Implements Docker provider for running agents in containerized Linux environments with full isolation. Handles container lifecycle (creation, cleanup), image management, and volume mounting for persistent storage. Supports custom Dockerfiles for environment customization. Provides X11/Wayland display server integration for GUI application interaction. Enables reproducible agent execution across different host systems.
Unique: Implements Docker provider with X11/Wayland display server integration for GUI application interaction, container lifecycle management, and custom Dockerfile support. Enables reproducible agent execution across different host systems with container isolation.
vs alternatives: More lightweight than VMs because Docker uses container isolation vs. full virtualization; X11 integration enables GUI application support vs. headless-only alternatives.
Implements Windows Sandbox provider for isolated agent execution on Windows 10/11 Pro/Enterprise, and host provider for direct OS execution. Windows Sandbox provider creates ephemeral sandboxed environments with automatic cleanup. Host provider enables direct agent execution on live Windows system without isolation. Both providers support native Windows input simulation (SendInput API) and clipboard operations. Handles Windows-specific action execution (window management, registry access).
Unique: Implements both Windows Sandbox provider (ephemeral isolated environments with automatic cleanup) and host provider (direct OS execution) with native Windows input simulation (SendInput API) and clipboard support.

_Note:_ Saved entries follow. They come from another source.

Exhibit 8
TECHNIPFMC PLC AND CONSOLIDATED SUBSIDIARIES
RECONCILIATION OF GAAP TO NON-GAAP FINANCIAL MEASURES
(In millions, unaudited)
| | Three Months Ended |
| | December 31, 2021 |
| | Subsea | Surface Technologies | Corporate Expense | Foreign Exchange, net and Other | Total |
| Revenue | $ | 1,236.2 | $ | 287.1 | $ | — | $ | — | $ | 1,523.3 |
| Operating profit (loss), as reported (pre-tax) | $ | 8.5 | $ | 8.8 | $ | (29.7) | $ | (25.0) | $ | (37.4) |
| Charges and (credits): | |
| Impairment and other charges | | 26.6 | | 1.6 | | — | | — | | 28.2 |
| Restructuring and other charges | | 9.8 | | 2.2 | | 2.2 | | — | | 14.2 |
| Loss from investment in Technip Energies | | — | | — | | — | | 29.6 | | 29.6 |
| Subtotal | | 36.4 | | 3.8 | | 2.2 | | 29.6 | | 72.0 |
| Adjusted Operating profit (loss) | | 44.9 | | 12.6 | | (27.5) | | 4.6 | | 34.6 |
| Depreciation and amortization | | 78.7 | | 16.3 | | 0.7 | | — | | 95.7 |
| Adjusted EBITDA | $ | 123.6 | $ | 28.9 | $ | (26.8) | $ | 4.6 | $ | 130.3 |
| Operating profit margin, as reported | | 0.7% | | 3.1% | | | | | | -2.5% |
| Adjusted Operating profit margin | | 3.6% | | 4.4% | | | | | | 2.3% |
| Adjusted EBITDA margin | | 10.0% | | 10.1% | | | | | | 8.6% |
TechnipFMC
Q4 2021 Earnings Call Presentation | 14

Handles Windows-specific action execution including window management.
vs alternatives: Windows Sandbox provides better isolation than host execution while avoiding VM overhead; native SendInput API enables more reliable input simulation than generic input methods.
Implements comprehensive telemetry and logging infrastructure capturing agent execution metrics (latency, token usage, action success rate), errors, and performance data. Supports structured logging with contextual information (task ID, agent ID, timestamp). Integrates with external monitoring systems (e.g., Datadog, CloudWatch) for centralized observability. Provides error categorization and automatic error recovery suggestions. Enables debugging through detailed execution logs with configurable verbosity levels.
Unique: Implements structured telemetry and logging system with contextual information (task ID, agent ID, timestamp), error categorization, and automatic error recovery suggestions. Integrates with external monitoring systems for centralized observability.
vs alternatives: More comprehensive than basic logging because it captures metrics and structured context; integration with external monitoring enables centralized observability vs. log file analysis.
Implements the core agent loop (screenshot → LLM reasoning → action execution → repeat) via the ComputerAgent class, with pluggable callback system and custom loop support. Developers can override loop behavior at multiple extension points: custom agent loops (modify reasoning/action selection), custom tools (add domain-specific actions), and callback hooks (inject monitoring/logging). Supports both synchronous and asynchronous execution patterns.
Unique: Provides a callback-based extension system with multiple hook points (pre/post action, loop iteration, error handling) and explicit support for custom agent loop subclassing, allowing developers to override core loop logic without forking the framework. Supports both native computer-use models and composed models with grounding adapters.
vs alternatives: More flexible than frameworks with fixed loop logic; callback system enables non-invasive monitoring/logging vs. requiring loop subclassing, while custom loop support accommodates novel agent architectures that standard loops cannot express.